The main concern when contemplating a second radiation treatment is so called “pseudoprogression”. It is common for a tumour to enlarge and then shrink on its own in the first years after radiation. Because of this, it almost never makes sense to radiate again in the first 2-3 years after an initial radiation treatment.
4. When is radiation done following surgery?
Tumours are not always completely removed at surgery. Sometimes this is intentional in order to preserve nerve function. The indication and timing of radiation after surgery will depend on several factors including how much tumour is left, what nerve function remains after surgery and how fast the tumour was growing prior to surgery. It is my personal preference to let the patient recover a few months and offer radiation up-front when the tumour was rapidly growing prior to surgery but wait until the first sign of regrowth for most other patients.

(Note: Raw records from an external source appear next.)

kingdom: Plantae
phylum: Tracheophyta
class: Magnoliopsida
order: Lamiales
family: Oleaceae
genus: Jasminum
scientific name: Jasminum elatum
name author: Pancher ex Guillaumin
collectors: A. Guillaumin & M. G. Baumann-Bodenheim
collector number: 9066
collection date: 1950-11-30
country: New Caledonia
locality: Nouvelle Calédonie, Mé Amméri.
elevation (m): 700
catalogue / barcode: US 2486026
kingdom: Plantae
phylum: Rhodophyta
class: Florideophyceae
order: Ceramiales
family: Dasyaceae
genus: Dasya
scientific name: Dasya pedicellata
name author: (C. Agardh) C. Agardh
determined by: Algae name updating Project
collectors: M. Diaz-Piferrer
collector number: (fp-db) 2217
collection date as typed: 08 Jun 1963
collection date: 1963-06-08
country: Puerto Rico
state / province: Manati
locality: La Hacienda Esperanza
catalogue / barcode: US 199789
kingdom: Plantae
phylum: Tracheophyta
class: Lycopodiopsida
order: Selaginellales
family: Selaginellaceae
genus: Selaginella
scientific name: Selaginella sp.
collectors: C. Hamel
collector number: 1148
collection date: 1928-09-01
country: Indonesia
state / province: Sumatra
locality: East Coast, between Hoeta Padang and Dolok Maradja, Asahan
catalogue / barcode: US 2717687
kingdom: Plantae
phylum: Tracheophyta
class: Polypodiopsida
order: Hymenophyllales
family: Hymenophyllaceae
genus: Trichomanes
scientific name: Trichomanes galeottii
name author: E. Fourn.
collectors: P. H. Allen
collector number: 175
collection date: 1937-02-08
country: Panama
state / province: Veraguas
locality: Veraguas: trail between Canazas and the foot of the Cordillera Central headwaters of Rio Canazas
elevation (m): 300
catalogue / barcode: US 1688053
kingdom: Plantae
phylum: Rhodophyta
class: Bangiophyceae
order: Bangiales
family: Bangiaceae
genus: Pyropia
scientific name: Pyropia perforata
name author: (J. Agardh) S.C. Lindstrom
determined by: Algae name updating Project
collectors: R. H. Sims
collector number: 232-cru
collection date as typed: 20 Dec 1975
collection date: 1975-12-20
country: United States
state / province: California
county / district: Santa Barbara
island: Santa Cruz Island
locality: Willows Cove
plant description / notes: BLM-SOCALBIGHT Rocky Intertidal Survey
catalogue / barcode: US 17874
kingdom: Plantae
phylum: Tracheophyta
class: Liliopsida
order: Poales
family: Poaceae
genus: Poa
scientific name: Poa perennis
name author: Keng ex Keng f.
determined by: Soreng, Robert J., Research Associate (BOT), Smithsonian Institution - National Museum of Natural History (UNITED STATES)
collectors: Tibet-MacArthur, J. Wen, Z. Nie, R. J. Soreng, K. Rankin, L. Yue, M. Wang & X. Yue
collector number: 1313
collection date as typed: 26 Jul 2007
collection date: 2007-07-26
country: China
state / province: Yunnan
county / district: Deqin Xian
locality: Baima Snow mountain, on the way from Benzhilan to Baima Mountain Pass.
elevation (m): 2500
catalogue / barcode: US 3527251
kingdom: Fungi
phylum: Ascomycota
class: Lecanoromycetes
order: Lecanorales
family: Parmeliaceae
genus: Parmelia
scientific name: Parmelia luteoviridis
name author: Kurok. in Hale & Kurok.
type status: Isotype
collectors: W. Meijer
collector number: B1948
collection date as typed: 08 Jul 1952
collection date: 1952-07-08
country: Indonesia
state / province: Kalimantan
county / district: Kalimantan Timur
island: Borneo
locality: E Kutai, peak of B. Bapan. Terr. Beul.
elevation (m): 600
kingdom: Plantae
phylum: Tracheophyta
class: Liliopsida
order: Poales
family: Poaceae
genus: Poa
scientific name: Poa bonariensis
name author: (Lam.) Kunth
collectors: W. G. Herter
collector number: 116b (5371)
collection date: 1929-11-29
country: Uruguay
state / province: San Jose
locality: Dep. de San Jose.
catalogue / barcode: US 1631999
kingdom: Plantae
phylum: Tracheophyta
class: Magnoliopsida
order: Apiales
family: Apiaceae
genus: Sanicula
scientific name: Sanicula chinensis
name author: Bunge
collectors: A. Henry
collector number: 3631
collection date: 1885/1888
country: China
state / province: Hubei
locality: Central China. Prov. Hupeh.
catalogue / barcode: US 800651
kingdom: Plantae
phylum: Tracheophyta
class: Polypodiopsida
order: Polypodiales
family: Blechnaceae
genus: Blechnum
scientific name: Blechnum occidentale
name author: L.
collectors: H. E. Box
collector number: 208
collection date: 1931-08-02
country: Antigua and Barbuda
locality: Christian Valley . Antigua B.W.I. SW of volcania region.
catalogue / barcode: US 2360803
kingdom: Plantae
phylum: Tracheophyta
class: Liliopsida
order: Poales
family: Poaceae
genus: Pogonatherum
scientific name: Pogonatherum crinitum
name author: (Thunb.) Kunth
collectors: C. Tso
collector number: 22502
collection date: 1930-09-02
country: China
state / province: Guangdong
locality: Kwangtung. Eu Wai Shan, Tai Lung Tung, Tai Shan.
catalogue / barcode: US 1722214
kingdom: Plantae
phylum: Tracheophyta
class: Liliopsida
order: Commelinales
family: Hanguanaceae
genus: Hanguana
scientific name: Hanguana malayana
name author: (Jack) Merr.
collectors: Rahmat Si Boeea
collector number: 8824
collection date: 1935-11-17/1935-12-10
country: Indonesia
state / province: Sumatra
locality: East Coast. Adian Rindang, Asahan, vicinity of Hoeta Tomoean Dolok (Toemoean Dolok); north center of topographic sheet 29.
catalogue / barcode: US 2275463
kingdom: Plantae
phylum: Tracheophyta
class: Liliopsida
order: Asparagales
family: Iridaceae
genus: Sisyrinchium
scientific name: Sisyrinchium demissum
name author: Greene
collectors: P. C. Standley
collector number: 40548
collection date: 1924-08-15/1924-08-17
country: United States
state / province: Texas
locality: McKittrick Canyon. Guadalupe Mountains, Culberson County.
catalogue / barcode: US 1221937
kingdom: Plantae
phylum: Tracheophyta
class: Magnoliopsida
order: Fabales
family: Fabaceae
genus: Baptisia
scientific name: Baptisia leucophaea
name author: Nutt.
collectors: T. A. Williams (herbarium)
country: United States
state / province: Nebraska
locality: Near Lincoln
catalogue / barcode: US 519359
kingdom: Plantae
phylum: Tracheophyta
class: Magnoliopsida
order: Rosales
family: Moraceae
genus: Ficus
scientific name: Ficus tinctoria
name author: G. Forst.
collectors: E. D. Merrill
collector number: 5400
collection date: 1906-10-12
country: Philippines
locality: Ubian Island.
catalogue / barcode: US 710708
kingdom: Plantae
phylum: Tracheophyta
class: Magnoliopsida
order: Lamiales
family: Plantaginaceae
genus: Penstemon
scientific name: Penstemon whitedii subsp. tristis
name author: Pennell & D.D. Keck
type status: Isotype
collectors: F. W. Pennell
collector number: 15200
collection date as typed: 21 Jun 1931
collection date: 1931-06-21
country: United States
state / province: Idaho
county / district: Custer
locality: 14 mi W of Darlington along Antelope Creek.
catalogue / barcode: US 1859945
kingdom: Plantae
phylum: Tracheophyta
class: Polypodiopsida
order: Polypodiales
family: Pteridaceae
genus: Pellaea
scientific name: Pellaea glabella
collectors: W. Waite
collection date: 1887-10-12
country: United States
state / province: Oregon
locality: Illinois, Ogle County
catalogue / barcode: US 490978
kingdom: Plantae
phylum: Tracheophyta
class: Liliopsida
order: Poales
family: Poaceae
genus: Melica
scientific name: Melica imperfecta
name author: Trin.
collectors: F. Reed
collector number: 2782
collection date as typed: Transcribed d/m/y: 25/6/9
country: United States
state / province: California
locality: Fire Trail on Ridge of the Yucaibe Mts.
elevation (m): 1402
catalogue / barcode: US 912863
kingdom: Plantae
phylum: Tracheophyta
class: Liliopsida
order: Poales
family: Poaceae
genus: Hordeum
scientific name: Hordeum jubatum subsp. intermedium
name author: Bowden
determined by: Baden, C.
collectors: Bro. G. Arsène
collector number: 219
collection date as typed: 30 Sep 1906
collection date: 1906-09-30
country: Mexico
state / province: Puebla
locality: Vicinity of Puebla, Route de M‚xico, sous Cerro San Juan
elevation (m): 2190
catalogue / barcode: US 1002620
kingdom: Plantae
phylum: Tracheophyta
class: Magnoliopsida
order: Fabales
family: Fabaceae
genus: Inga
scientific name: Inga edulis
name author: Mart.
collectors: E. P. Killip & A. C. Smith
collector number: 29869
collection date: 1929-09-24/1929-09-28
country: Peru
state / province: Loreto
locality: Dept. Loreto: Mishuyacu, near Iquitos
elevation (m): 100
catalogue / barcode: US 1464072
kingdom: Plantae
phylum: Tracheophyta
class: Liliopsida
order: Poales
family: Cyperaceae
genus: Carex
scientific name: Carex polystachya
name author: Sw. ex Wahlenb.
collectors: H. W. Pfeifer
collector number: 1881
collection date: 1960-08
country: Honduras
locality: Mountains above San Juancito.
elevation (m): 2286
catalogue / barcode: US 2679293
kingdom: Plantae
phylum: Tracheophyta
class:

5. Are there any statistics about the demographics of patients undergoing radiation?
As the Canadian Cancer Registry has not included benign brain tumours, it is difficult to have good data in Canada. In the US, the most significant demographic factor in predicting whether or not a patient had radiation for an acoustic neuroma was where that patient lived. You were most likely to have radiation if you lived in New Mexico and tenfold less likely to have radiation if you lived in Utah. I would not be surprised if we found significant analogous regional difference in Canada.
Dr. David Roberge is a full professor in the division of Radiology/Radiation-oncology/Nuclear Medicine at the University of Montreal. Dr. Roberge is also editor of the journal of the Canadian Association of Radiation Oncology and reviews manuscripts for more than 25 journals. More recently, he has focused on technology in radiation oncology with an interest in advanced CT imaging.
CHUM radiation oncology has positioned itself as a leader in the theoretical and clinical investigation of dual energy CT imaging in radiation treatment planning due to his leadership. Dr. Roberge’s vision is to develop at CHUM new treatment paradigms and optimal implementations of modern radiotherapy technologies.